Once your software is created, tested and reasonably documented, it's time to fine-tune it. There are several techniques and I'll try to cover the most important: architecture, I/O optimization, profiling and parallelization.
Architecture optimization should be considered since the beginning of the design phase, especially memory efficient containers and algorithms and modularization. Correct decisions made earlier will decrease a lot the time in development and further mistakes and refactoring but don't go too deep, let the other optimizations for later as the smaller the level the easier is to optimize without refactor.
I/O optimizations are easier to spot than algorithm problems and sometimes they can increase performance a lot, but normally that's the case for massively parallel applications where reducing interprocess communication, log levels and disk and network I/O saves a lot.

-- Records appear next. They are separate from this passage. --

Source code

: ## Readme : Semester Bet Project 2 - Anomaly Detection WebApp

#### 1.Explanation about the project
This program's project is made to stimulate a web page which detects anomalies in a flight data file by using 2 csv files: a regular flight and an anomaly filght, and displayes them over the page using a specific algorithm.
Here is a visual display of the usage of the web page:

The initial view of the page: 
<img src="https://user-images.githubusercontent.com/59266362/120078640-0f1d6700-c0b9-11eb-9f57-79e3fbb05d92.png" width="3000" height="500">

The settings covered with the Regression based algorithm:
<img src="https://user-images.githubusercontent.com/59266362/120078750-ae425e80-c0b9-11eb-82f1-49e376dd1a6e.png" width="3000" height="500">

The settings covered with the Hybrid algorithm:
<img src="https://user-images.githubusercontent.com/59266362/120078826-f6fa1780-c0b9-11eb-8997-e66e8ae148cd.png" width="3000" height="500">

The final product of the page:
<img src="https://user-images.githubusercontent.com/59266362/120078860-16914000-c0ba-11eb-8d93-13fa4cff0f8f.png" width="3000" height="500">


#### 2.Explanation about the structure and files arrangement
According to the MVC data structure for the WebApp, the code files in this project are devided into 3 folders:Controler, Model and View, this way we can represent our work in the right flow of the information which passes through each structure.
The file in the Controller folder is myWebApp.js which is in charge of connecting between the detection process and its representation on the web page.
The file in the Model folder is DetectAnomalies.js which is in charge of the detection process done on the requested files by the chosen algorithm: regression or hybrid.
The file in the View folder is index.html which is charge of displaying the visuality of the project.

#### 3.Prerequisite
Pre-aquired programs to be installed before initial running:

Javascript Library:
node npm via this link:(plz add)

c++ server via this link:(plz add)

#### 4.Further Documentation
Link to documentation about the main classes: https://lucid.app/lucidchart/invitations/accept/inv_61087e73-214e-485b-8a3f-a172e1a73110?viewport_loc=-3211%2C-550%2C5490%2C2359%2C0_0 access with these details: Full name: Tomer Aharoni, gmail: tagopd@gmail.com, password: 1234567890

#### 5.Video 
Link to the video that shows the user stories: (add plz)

In more specific parts of the program or in very specific programs a profiling is often necessary to remove the most obvious problems, generally related to memory and CPU bad usage. This is the type of optimization that you can never perform before it's really giving you problems or the performance of the program is still not enough even after all the other optimizations.
Last, parallelization is important during all phases of development and should always be considered. In days where all new desktops and laptops sold have two or more processors parallelization is not just an option. Clusters are the cheapest way of scaling and programs should be able to use their full power instead of relying on faster, vector machines as they usually cost orders of magnitude more than simple commodity clusters.